Der Präsident zeigte Verständnis für den demonstrativen Auszug Ahmads aus dem Treffen mit Führern der muslimischen Gemeinde in den USA am Dienstag. Doch egal dürfte es Biden nicht gewesen sein. Denn er braucht im November jede Stimme der mehr als 2,5 Millionen Wähler muslimischen Glaubens, die 2020 mit großer Mehrheit für den Amtsinhaber gestimmt hatten.

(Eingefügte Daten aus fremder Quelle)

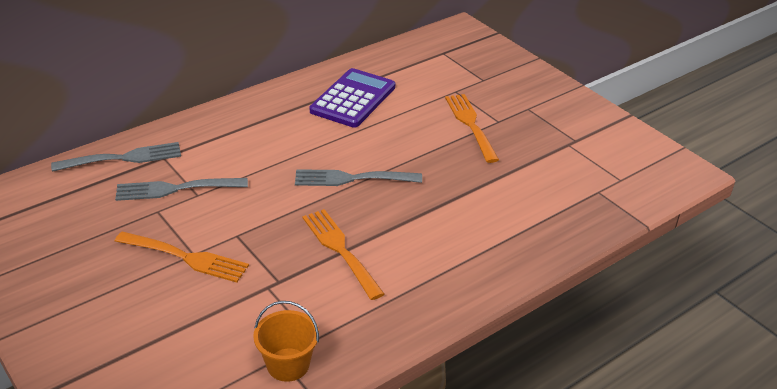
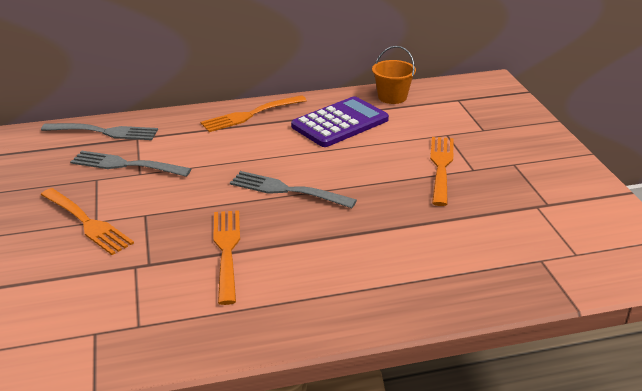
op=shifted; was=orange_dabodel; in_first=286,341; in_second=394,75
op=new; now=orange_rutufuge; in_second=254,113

Wie tief deren Unbehagen über Bidens Gaza-Politik ist, zeigte sich bereits bei den Vorwahlen in Michigan, als die "Listen To Michigan"-Kampagne (dt. Hört auf Michigan) dem Präsidenten mit mehr als 100.000 Enthaltungen einen Denkzettel verpasste. Im November kann es sich Biden in kritischen Wechselwählerstaaten wie dem im Mittleren Westen mit seiner starken muslimischen Gemeinde nicht leisten, mehr als 13 Prozent der Stimmen zu verlieren.

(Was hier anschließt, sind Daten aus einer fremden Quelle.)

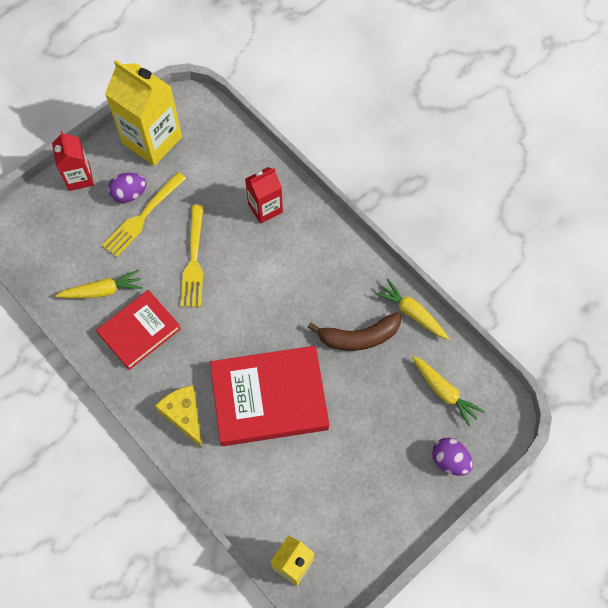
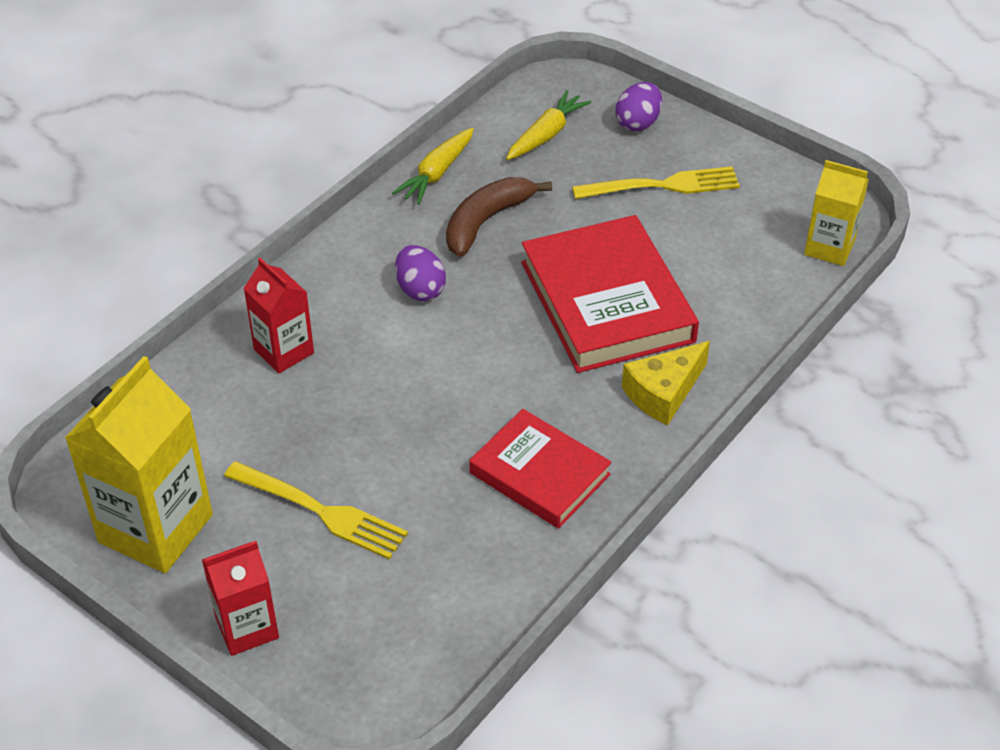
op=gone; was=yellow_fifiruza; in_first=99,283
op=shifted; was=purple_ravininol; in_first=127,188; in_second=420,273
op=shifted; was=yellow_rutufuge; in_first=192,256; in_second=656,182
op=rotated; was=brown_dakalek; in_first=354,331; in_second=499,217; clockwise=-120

Notlösung: Abendessen für muslimische Mitarbeiter
"Mir war wichtig, meine Frustration auszudrücken", sagte Ahmad der "Washington Post", die prominent über die Abfuhr Bidens bei den Führern der Muslime berichtete. Der Präsident hatte sie wie seine Vorgänger in den vergangenen 20 Jahren zum traditionellen Iftar-Mahl zum Ende des Fastenmonats Ramadan eingeladen.
Als einer nach dem anderen absagte, schaltete das Weiße Haus um. Das festliche Mahl wurde zu einem Abendessen für muslimische Mitarbeiter des Präsidenten deklariert. Derweil erneuerte Biden seine Einladung der Gemeindeführer zu einem bloßen Gedankenaustausch. Die Sprecherin des Weißen Hauses, Karine Jean-Pierre, wollte die Stimmung bei dem Treffen, an dem auch Vizepräsidentin Kamala Harris und der nationale Sicherheitsberater Jake Sullivan teilgenommen hatten, nicht weiter charakterisieren. "Das war eine private Begegnung."

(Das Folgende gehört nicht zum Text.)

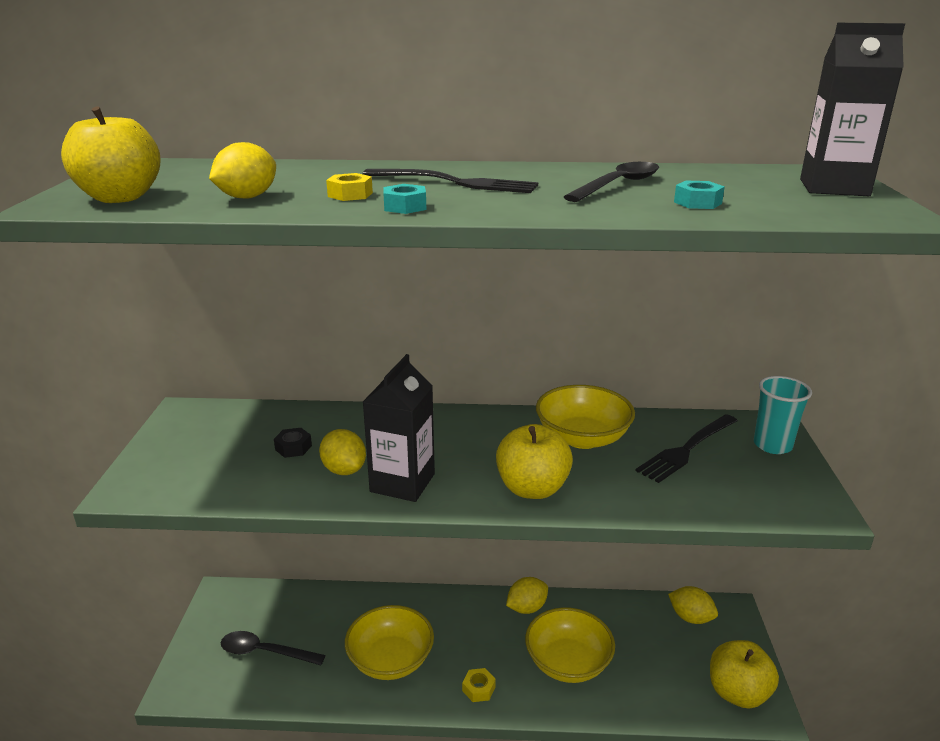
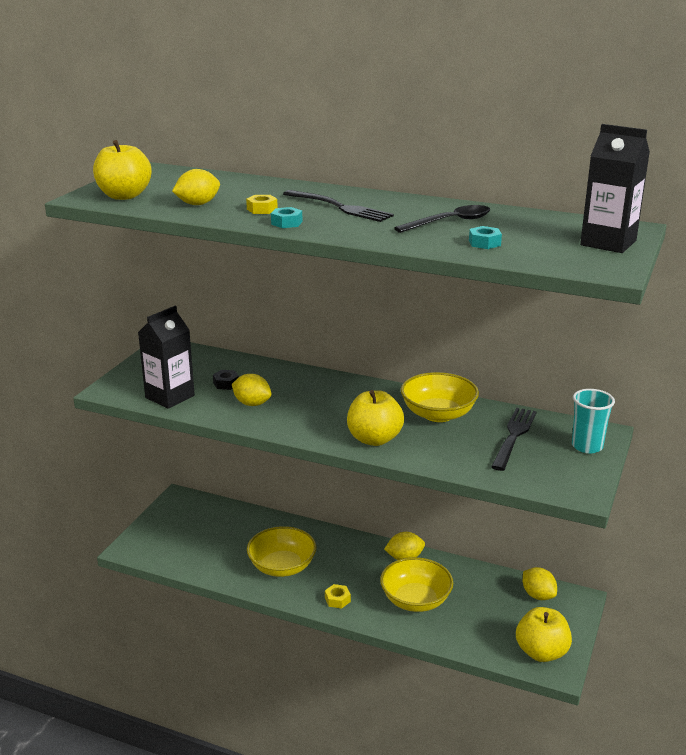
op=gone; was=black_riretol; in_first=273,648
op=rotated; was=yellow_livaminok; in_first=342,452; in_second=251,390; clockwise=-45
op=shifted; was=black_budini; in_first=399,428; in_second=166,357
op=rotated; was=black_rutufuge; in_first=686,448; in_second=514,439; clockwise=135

Dann gab sie aber doch zu erkennen, dass Spannungen in der Luft lagen. Der Präsident wisse um den tiefen Schmerz der arabischen und muslimischen Gemeinde, und er bleibe einem "sofortigen Waffenstillstand als Teil der Geiselbefreiung und signifikant erhöhter humanitärer Hilfe verpflichtet". Jedes verlorene Leben in diesem Konflikt sei eines zu viel.
Doch das war nicht das, was die Teilnehmer hören wollten. Edward Ahmed Mitchell von der islamischen Lobbyorganisation Council on American-Islamic Relations (CAIR) kritisiert die nicht an Bedingungen geknüpfte Lieferung von US-Waffen an Israel.
Drohender Verlust an Unterstützung für Biden
"Das Weiße Haus macht es Israels Regierung möglich, Palästinenser auszuhungern und abzuschlachten", so Mitchell.
An dem zurückgestutzten Treffen nahm auch "Emgage" nicht teil, eine muslimische Interessenvereinigung, die Biden 2020 aktiv unterstützt hatte. "Wir hatten vorgeschlagen, das Treffen bis auf Weiteres zu verschieben", so der Vorsitzende der Gruppe, Wa'el Alzayat. Statt einer handverlesenen Liste mit Eingeladenen sollte das Weiße Haus "mit von der Gemeinde ausgewählten Repräsentanten" in der Sache sprechen.
Salima Suswell vom Black Muslim Leadership Council schloss sich dem Boykott nicht an; weil sie die Gelegenheit nutzen wollte, Biden vor den Konsequenzen seiner Politik zu warnen. Die schwarze Gemeinde fühle sich bei den Wahlen in einer moralischen Zwickmühle, schärfte sie dem Präsidenten ein. Denn Afroamerikaner könnten sich gut "mit der Unterdrückung und Entmenschlichung" der Palästinenser identifizieren. Denn: "Unsere Vorfahren haben 400 Jahre damit leben müssen."
Nach nicht einmal einer Stunde war das denkwürdige Treffen im Weißen Haus vorüber. Zurück blieb das Unbehagen über den drohenden Verlust an Unterstützung für Biden bei den Wahlen im November. Eine Stimmenthaltung oder die Wahl eines unabhängigen oder gar des Gegenkandidaten Donald Trump könnten den Amtsinhaber die Wiederwahl kosten.
Für Thaer Ahmad ging es bei seinem Protest vor allem darum, das Bewusstsein zu schärfen, "wie es sich anfühlt, wenn einem jemand den Rücken kehrt".